L’Arctique, vers la fin d’un sanctuaire? – Par Judith Gendron

Dans un climat international de plus en plus marqué par l’incertitude et l’imprévisibilité géopolitique, la région arctique est souvent dépeinte comme proie aux appétits des grandes puissances assoiffées par l’exploitation de ressources naturelles et les revendications territoriales. Sans pour autant renier les initiatives et manoeuvres militaires ponctuant l’actualité médiatique, plusieurs éléments laissent penser que, d’un point de vue politique, cette région demeure un exemple où la coopération régionale, où le dialogue et le multilatéralisme fonctionnent. Joël Plouffe, chercheur invité par Connexion Internationale est venu parler de cette région méconnue : synthèse de deux heures de discussions animées avec les membres de ce réseau.

Une région plurielle en pleine mutation

L’Arctique n’est pas une zone homogène ou unique, mais correspond à une zone où trois continents se rencontrent. Les climats, l’étendue des infrastructures, les niveaux de développement et les degrés de présence militaire varient grandement. Cette région n’est pas non-plus d’un même intérêt stratégique pour toutes les grandes puissances limitrophes : « On regarde toujours vers son Nord », raconte Joël Plouffe.

Certaines puissances ont par exemple tendance à s’approprier la région au point de l’intégrer dans la construction d’un identitaire politique. Ainsi, cette zone revêt d’une importance capitale pour la Russie, qui y a développé les capacités militaires au point d’être la seule puissance capable d’y naviguer tout au long de l’année. Cette expertise, développée depuis le courant de la Guerre Froide, lui confère une expertise du terrain unique. « Si les Russes vont tenter de se définir comme puissance mondiale, ils vont le faire via l’Arctique », soutient Joël Plouffe. D’autres puissances telles que les États-Unis ne semblent pas, à l’inverse, y avoir porté d’attention particulière si ce n’est que pour des enjeux de recherche scientifique ou de sécurité.

L’intemporalité du discours de Gorbatchev

Pourtant, malgré les apparences, cette zone demeure une zone où règne la coopération depuis plus de 20 ans. Gorbatchev, précurseur de l’initiative de Mourmansk prononce un discours le 1er octobre 1987 dans lequel il pose les jalons de sa vision pour la région arctique : une zone qu’il entrevoit comme une zone de paix, dénuée de tout arsenal nucléaire et où règne la coopération.

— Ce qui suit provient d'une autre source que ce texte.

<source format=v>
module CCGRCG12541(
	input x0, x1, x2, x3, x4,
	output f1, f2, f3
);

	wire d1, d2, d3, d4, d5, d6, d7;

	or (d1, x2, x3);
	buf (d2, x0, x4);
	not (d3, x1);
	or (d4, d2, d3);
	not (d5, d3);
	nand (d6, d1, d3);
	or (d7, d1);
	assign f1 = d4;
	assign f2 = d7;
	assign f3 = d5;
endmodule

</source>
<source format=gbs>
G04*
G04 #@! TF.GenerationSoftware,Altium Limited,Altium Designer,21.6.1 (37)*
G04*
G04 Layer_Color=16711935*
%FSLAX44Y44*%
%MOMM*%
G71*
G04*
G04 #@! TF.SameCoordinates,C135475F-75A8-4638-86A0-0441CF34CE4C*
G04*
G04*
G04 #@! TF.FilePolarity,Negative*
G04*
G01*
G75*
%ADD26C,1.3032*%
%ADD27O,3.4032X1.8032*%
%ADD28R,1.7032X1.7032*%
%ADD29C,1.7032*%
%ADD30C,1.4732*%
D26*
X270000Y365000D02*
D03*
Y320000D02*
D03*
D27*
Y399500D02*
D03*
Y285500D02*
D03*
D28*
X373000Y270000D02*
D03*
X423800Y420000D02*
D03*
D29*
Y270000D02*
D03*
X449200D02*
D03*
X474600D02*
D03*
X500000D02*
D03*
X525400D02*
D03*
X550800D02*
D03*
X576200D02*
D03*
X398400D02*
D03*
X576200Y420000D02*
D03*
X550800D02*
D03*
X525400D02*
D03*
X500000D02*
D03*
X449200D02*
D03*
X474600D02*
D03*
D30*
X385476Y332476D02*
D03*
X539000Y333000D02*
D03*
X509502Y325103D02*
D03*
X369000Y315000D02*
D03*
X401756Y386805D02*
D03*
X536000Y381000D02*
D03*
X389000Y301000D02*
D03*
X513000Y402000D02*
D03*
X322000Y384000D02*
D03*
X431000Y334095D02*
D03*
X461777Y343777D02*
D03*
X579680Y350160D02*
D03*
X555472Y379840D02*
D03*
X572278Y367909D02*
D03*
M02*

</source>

Une trentaine d’années plus tard, le Conseil de l’Arctique demeure une institution incontournable où il se traite d’enjeux tels que la sécurité maritime, de développement durable, de droits autochtones, d’environnement, de recherche scientifique et de réglementation sur les pêches. De nombreux enjeux, tels que la sécurité alimentaire ou la santé mentale, sont souvent oubliés des médias, et ramènent aussi les grandes puissances à un dénominateur commun.

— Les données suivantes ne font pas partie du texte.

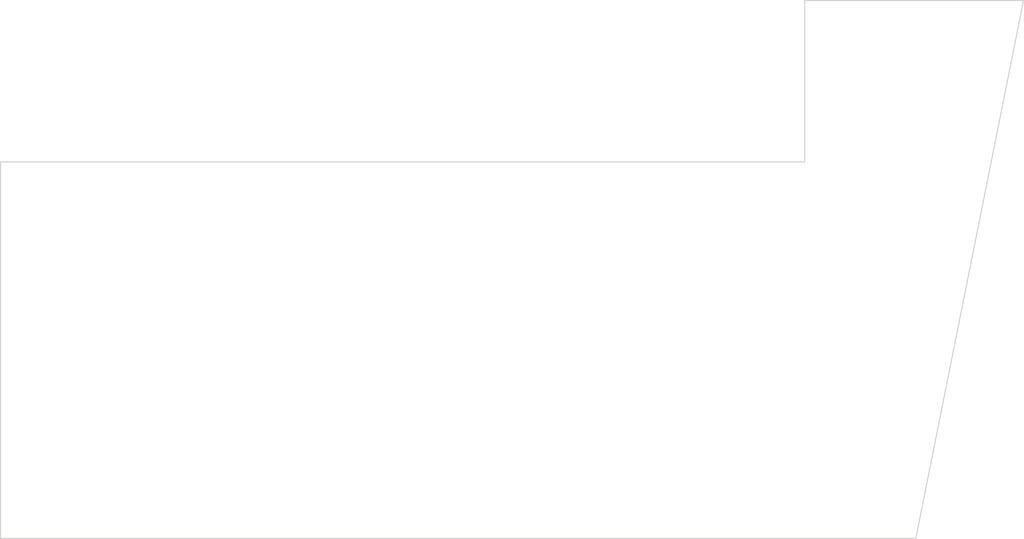
<source format=kicad_pcb>
(kicad_pcb (version 20221018) (generator pcbnew)

  (general
    (thickness 1.6)
  )

  (paper "A4")
  (layers
    (0 "F.Cu" signal)
    (31 "B.Cu" signal)
    (32 "B.Adhes" user "B.Adhesive")
    (33 "F.Adhes" user "F.Adhesive")
    (34 "B.Paste" user)
    (35 "F.Paste" user)
    (36 "B.SilkS" user "B.Silkscreen")
    (37 "F.SilkS" user "F.Silkscreen")
    (38 "B.Mask" user)
    (39 "F.Mask" user)
    (40 "Dwgs.User" user "User.Drawings")
    (41 "Cmts.User" user "User.Comments")
    (42 "Eco1.User" user "User.Eco1")
    (43 "Eco2.User" user "User.Eco2")
    (44 "Edge.Cuts" user)
    (45 "Margin" user)
    (46 "B.CrtYd" user "B.Courtyard")
    (47 "F.CrtYd" user "F.Courtyard")
    (48 "B.Fab" user)
    (49 "F.Fab" user)
    (50 "User.1" user)
    (51 "User.2" user)
    (52 "User.3" user)
    (53 "User.4" user)
    (54 "User.5" user)
    (55 "User.6" user)
    (56 "User.7" user)
    (57 "User.8" user)
    (58 "User.9" user)
  )

  (setup
    (stackup
      (layer "F.SilkS" (type "Top Silk Screen"))
      (layer "F.Paste" (type "Top Solder Paste"))
      (layer "F.Mask" (type "Top Solder Mask") (thickness 0.01))
      (layer "F.Cu" (type "copper") (thickness 0.035))
      (layer "dielectric 1" (type "core") (thickness 1.51) (material "FR4") (epsilon_r 4.5) (loss_tangent 0.02))
      (layer "B.Cu" (type "copper") (thickness 0.035))
      (layer "B.Mask" (type "Bottom Solder Mask") (thickness 0.01))
      (layer "B.Paste" (type "Bottom Solder Paste"))
      (layer "B.SilkS" (type "Bottom Silk Screen"))
      (copper_finish "None")
      (dielectric_constraints no)
    )
    (pad_to_mask_clearance 0)
    (pcbplotparams
      (layerselection 0x00010fc_ffffffff)
      (plot_on_all_layers_selection 0x0000000_00000000)
      (disableapertmacros false)
      (usegerberextensions true)
      (usegerberattributes false)
      (usegerberadvancedattributes false)
      (creategerberjobfile false)
      (dashed_line_dash_ratio 12.000000)
      (dashed_line_gap_ratio 3.000000)
      (svgprecision 6)
      (plotframeref false)
      (viasonmask false)
      (mode 1)
      (useauxorigin false)
      (hpglpennumber 1)
      (hpglpenspeed 20)
      (hpglpendiameter 15.000000)
      (dxfpolygonmode true)
      (dxfimperialunits true)
      (dxfusepcbnewfont true)
      (psnegative false)
      (psa4output false)
      (plotreference true)
      (plotvalue false)
      (plotinvisibletext false)
      (sketchpadsonfab false)
      (subtractmaskfromsilk true)
      (outputformat 1)
      (mirror false)
      (drillshape 0)
      (scaleselection 1)
      (outputdirectory "order/")
    )
  )

  (net 0 "")

  (gr_line locked (start 187.8 73.585) (end 187.8 58.585)
    (stroke (width 0.1) (type default)) (layer "Edge.Cuts") (tstamp 12ef8c5a-ce22-4d4a-9a9e-a4fe0185e8c7))
  (gr_line locked (start 113.12 108.585) (end 113.12 73.585)
    (stroke (width 0.1) (type default)) (layer "Edge.Cuts") (tstamp 22224cb4-5b47-4e4f-b802-9b90c235d7a4))
  (gr_line locked (start 198.12 108.585) (end 113.12 108.585)
    (stroke (width 0.1) (type default)) (layer "Edge.Cuts") (tstamp 5b5b8af3-fe41-49dd-aea0-e7582fa50630))
  (gr_line locked (start 187.8 58.585) (end 208.12 58.585)
    (stroke (width 0.1) (type default)) (layer "Edge.Cuts") (tstamp a66d446b-780b-4fd2-815c-700c864323ac))
  (gr_line locked (start 113.12 73.585) (end 187.8 73.585)
    (stroke (width 0.1) (type default)) (layer "Edge.Cuts") (tstamp ada8639c-082c-4c9b-87e0-d6e459587415))
  (gr_line locked (start 208.12 58.585) (end 198.12 108.585)
    (stroke (width 0.1) (type default)) (layer "Edge.Cuts") (tstamp edbd3960-6d21-46f4-8138-e8dfc59f73e9))

  (group "" locked (id fefe2c49-a068-48ed-b70a-14f34f2e355c)
    (members
      12ef8c5a-ce22-4d4a-9a9e-a4fe0185e8c7
      22224cb4-5b47-4e4f-b802-9b90c235d7a4
      5b5b8af3-fe41-49dd-aea0-e7582fa50630
      a66d446b-780b-4fd2-815c-700c864323ac
      ada8639c-082c-4c9b-87e0-d6e459587415
      edbd3960-6d21-46f4-8138-e8dfc59f73e9
    )
  )
)

</source>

Preuve en est, dans le tumulte et la confusion des élections présidentielles américaines, les États-Unis, le climatosceptique et ex-PDG de Exxon Mobil Rex Tillerson a finalement signé la « Déclaration de Fairbanks », où il est question du réchauffement climatique comme plus grande menace à la biodiversité, et de l’importance de réduire les émissions de gaz à effet de serre. Alors, pourquoi la coopération marche-t-elle?

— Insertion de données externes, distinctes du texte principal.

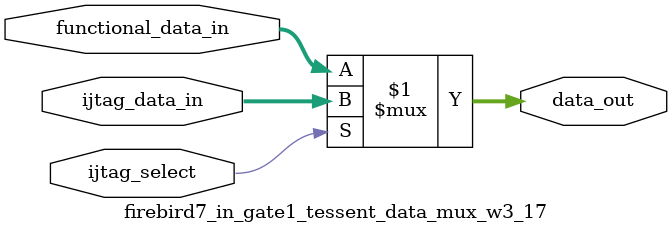
<source format=sv>

module firebird7_in_gate1_tessent_data_mux_w3_17 (
  input wire ijtag_select,
  input wire [2:0]  functional_data_in,
  input wire [2:0]  ijtag_data_in,
  output wire [2:0] data_out
);
assign data_out = (ijtag_select) ? ijtag_data_in : functional_data_in;
endmodule

</source>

Un élément de réponse : l’histoire de la coopération internationale en Arctique est une preuve que la coopération multilatérale fonctionne, car chacun y est vulnérable. Aussi, « quand on oublie les institutions internationales, on crée de l’ambiguïté » selon Joël Plouffe. Les institutions permettent de créer un espace et bâtir des ponts entre les régions, et ainsi, créer de la stabilité interétatique.